Segment Open

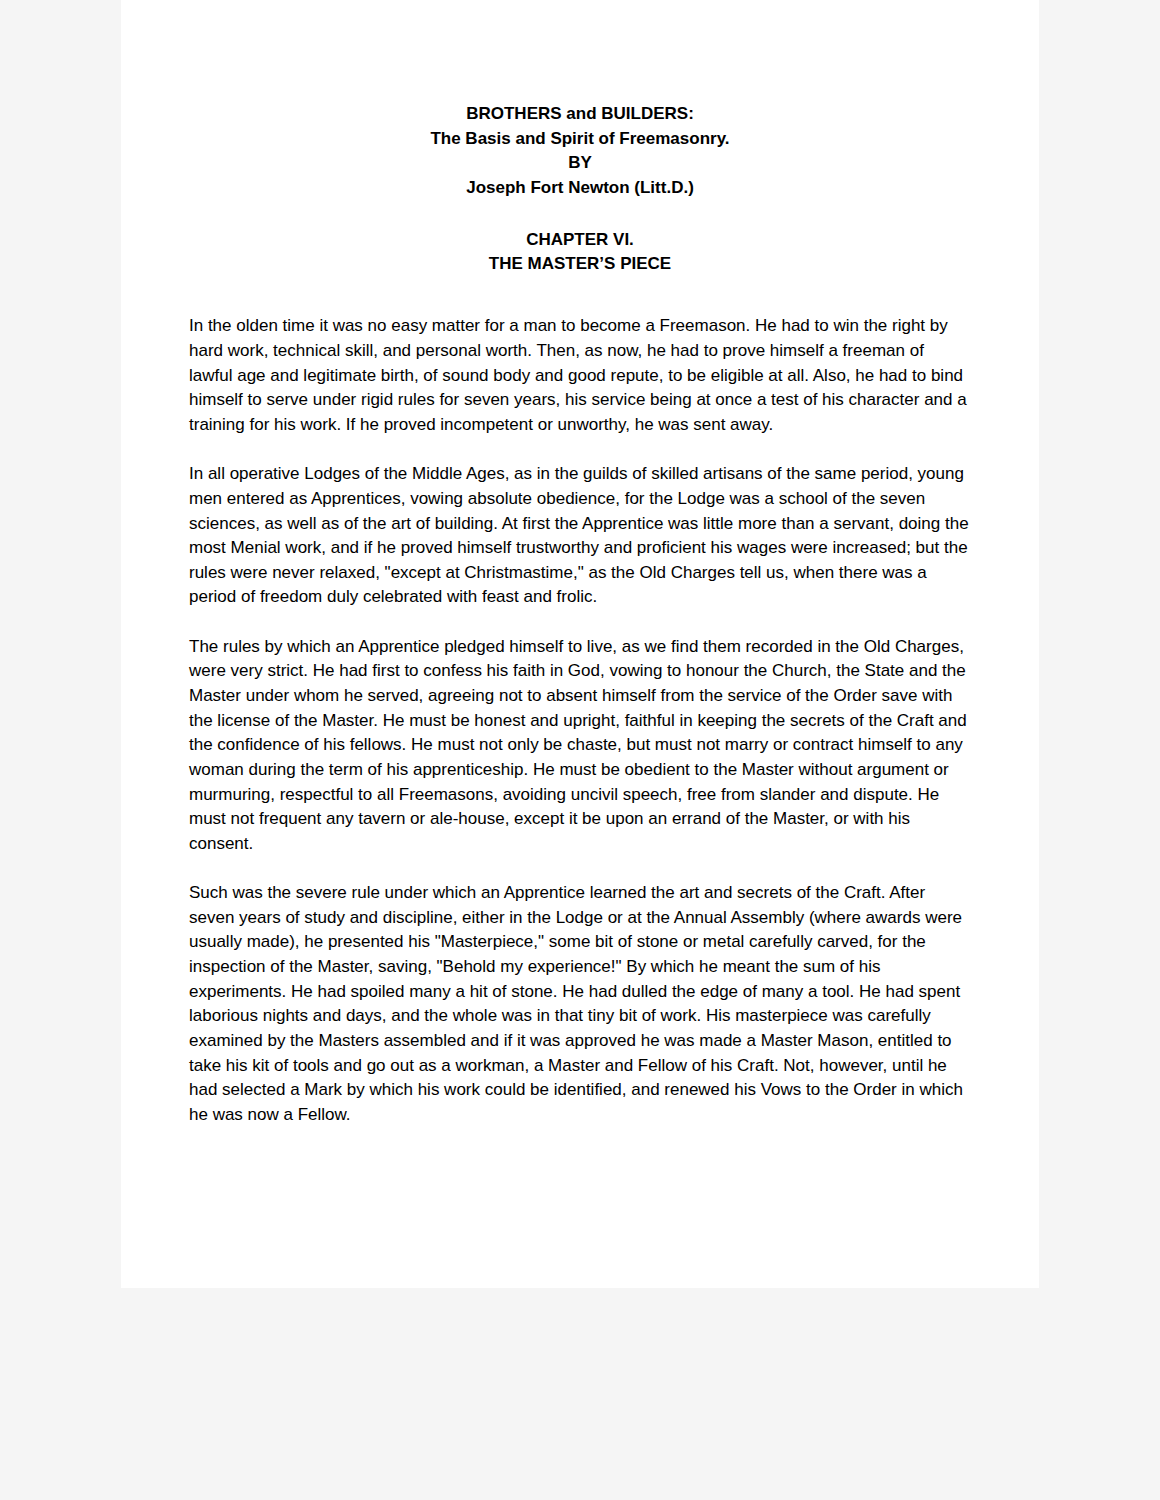BROTHERS and BUILDERS:
The Basis and Spirit of Freemasonry.
BY
Joseph Fort Newton (Litt.D.)
CHAPTER VI.
THE MASTER’S PIECE
In the olden time it was no easy matter for a man to become a Freemason. He had to win the right by hard work, technical skill, and personal worth. Then, as now, he had to prove himself a freeman of lawful age and legitimate birth, of sound body and good repute, to be eligible at all. Also, he had to bind himself to serve under rigid rules for seven years, his service being at once a test of his character and a training for his work. If he proved incompetent or unworthy, he was sent away.
In all operative Lodges of the Middle Ages, as in the guilds of skilled artisans of the same period, young men entered as Apprentices, vowing absolute obedience, for the Lodge was a school of the seven sciences, as well as of the art of building. At first the Apprentice was little more than a servant, doing the most Menial work, and if he proved himself trustworthy and proficient his wages were increased; but the rules were never relaxed, "except at Christmastime," as the Old Charges tell us, when there was a period of freedom duly celebrated with feast and frolic.
The rules by which an Apprentice pledged himself to live, as we find them recorded in the Old Charges, were very strict. He had first to confess his faith in God, vowing to honour the Church, the State and the Master under whom he served, agreeing not to absent himself from the service of the Order save with the license of the Master. He must be honest and upright, faithful in keeping the secrets of the Craft and the confidence of his fellows. He must not only be chaste, but must not marry or contract himself to any woman during the term of his apprenticeship. He must be obedient to the Master without argument or murmuring, respectful to all Freemasons, avoiding uncivil speech, free from slander and dispute. He must not frequent any tavern or ale-house, except it be upon an errand of the Master, or with his consent.
Such was the severe rule under which an Apprentice learned the art and secrets of the Craft. After seven years of study and discipline, either in the Lodge or at the Annual Assembly (where awards were usually made), he presented his "Masterpiece," some bit of stone or metal carefully carved, for the inspection of the Master, saving, "Behold my experience!" By which he meant the sum of his experiments. He had spoiled many a hit of stone. He had dulled the edge of many a tool. He had spent laborious nights and days, and the whole was in that tiny bit of work. His masterpiece was carefully examined by the Masters assembled and if it was approved he was made a Master Mason, entitled to take his kit of tools and go out as a workman, a Master and Fellow of his Craft. Not, however, until he had selected a Mark by which his work could be identified, and renewed his Vows to the Order in which he was now a Fellow.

Segment Closed

» Work to complete: Your copy of the entries must be exact and must contain no pictures.

» Result:
BROTHERS and BUILDERS:
The Basis and Spirit of Freemasonry.
BY
Joseph Fort Newton (Litt.D.)
CHAPTER VI.
THE MASTER’S PIECE
In the olden time it was no easy matter for a man to become a Freemason. He had to win the right by hard work, technical skill, and personal worth. Then, as now, he had to prove himself a freeman of lawful age and legitimate birth, of sound body and good repute, to be eligible at all. Also, he had to bind himself to serve under rigid rules for seven years, his service being at once a test of his character and a training for his work. If he proved incompetent or unworthy, he was sent away.
In all operative Lodges of the Middle Ages, as in the guilds of skilled artisans of the same period, young men entered as Apprentices, vowing absolute obedience, for the Lodge was a school of the seven sciences, as well as of the art of building. At first the Apprentice was little more than a servant, doing the most Menial work, and if he proved himself trustworthy and proficient his wages were increased; but the rules were never relaxed, "except at Christmastime," as the Old Charges tell us, when there was a period of freedom duly celebrated with feast and frolic.
The rules by which an Apprentice pledged himself to live, as we find them recorded in the Old Charges, were very strict. He had first to confess his faith in God, vowing to honour the Church, the State and the Master under whom he served, agreeing not to absent himself from the service of the Order save with the license of the Master. He must be honest and upright, faithful in keeping the secrets of the Craft and the confidence of his fellows. He must not only be chaste, but must not marry or contract himself to any woman during the term of his apprenticeship. He must be obedient to the Master without argument or murmuring, respectful to all Freemasons, avoiding uncivil speech, free from slander and dispute. He must not frequent any tavern or ale-house, except it be upon an errand of the Master, or with his consent.
Such was the severe rule under which an Apprentice learned the art and secrets of the Craft. After seven years of study and discipline, either in the Lodge or at the Annual Assembly (where awards were usually made), he presented his "Masterpiece," some bit of stone or metal carefully carved, for the inspection of the Master, saving, "Behold my experience!" By which he meant the sum of his experiments. He had spoiled many a hit of stone. He had dulled the edge of many a tool. He had spent laborious nights and days, and the whole was in that tiny bit of work. His masterpiece was carefully examined by the Masters assembled and if it was approved he was made a Master Mason, entitled to take his kit of tools and go out as a workman, a Master and Fellow of his Craft. Not, however, until he had selected a Mark by which his work could be identified, and renewed his Vows to the Order in which he was now a Fellow.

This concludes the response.